Early Call On Chicago

14/04/11 -- The overnight grains closed lower with wheat down 14-16c, corn around 8c easier and soybeans down 11-13c. Crude is around a dollar lower whilst the USD is showing little change.

The USDA's weekly export sales report was bullish corn, bearish beans and neutral wheat.

Beans are staring to look like the poor relation, with export sales sluggish, production increases coming out of Brazil and demand from China not quite as insatiable as it has been.

The Chinese government are set to auction off 3 MMT of state-owned soybean reserves at knock-down prices. Crush margins are poor and processors there are said to be running at well below capacity as analysts reduce their projected soybean import estimates for the world's largest buyer a little.

China are said to have cancelled some cargoes of beans and be actively looking to reschedule others.

On a domestic front in the US, the March NOPA crush came in more than a million higher than trade estimates at 134.39 million bushels.

Higher than anticipated yields see the Paraguay agriculture ministry forecasting the nation's 2011 soybean crop now at a record 8.4 MMT, 1 MMT up on last year.
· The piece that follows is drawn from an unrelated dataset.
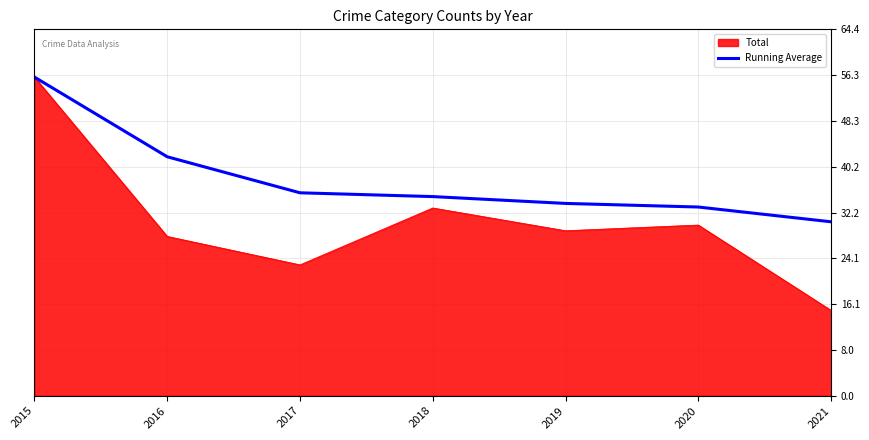

Rank the series by their average value, from lowest to highest.

Total, Running Average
Snow and cold temperatures across the northern US Plains may bring some beneficial moisture as far south as northern Kansas, say QT Weather. That may help HRW wheat a little, but it will also further delay spring wheat and corn planting further north.

Stratégie Grains forecast grain production in the EU-27 in 2011 at 289.8 MMT, up 6% on last year's 273.6 MMT. Wheat production will account for 143.6 MMT of that, also up 6% from 135.1 MMT in 2010.

Early calls for this afternoon's CBOT session: corn down 5-7c, wheat down 12-14c, beans down 12-14c.